Each of these novel target combinations would require careful validation of expression patterns, accessibility, and functional impact when engaged alongside CLEC5A. The versatility of the bispecific platform allows for rational design based on disease-specific mechanisms.

What emerging technologies might enhance CLEC5A antibody development and characterization?

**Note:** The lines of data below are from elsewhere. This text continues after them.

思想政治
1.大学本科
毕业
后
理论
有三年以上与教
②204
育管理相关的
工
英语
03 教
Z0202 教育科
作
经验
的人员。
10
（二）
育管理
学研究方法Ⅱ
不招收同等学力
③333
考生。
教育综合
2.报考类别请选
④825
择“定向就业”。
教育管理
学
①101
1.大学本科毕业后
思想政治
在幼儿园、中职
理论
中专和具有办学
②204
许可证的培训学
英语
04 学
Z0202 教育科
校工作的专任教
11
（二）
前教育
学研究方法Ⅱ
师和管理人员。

Several cutting-edge technologies are poised to revolutionize the development and characterization of CLEC5A antibodies:

• Advanced single-cell technologies:

  • Single-cell RNA sequencing to precisely map CLEC5A expression across tissue-specific myeloid populations

  • Single-cell proteomics to characterize CLEC5A protein levels and co-expression with other receptors

  • These approaches will provide unprecedented resolution of CLEC5A biology in health and disease

• Cryo-electron microscopy (Cryo-EM):

  • Structural determination of CLEC5A-antibody complexes at near-atomic resolution

  • Visualization of CLEC5A clustering and organization during target engagement

  • These structural insights could guide rational antibody engineering

• CRISPR-based functional genomics:

  • Genome-wide CRISPR screens to identify genes that modify CLEC5A-dependent phagocytosis

  • CRISPR activation/repression systems to modulate CLEC5A expression

  • These approaches could uncover new therapeutic targets within CLEC5A signaling pathways

• Advanced protein engineering platforms:

  • Machine learning approaches to optimize antibody affinity and specificity

  • Novel bispecific formats beyond traditional configurations

  • These platforms could enhance the functionality of CLEC5A-directed therapeutics

• Intravital imaging technologies:

  • Real-time visualization of CLEC5A-mediated phagocytosis in vivo

  • Tracking of CLEC5A+ cells during disease progression and treatment

  • These approaches would provide unprecedented insights into the dynamics of CLEC5A biology

• Spatial transcriptomics and proteomics:

  • Characterization of CLEC5A expression and activity within the spatial context of tissues

  • Analysis of CLEC5A+ cell interactions with other cell types in situ

  • These technologies would enhance understanding of CLEC5A function in complex tissue environments

Integration of these technologies will accelerate CLEC5A antibody development while providing deeper mechanistic understanding of CLEC5A biology across different disease contexts.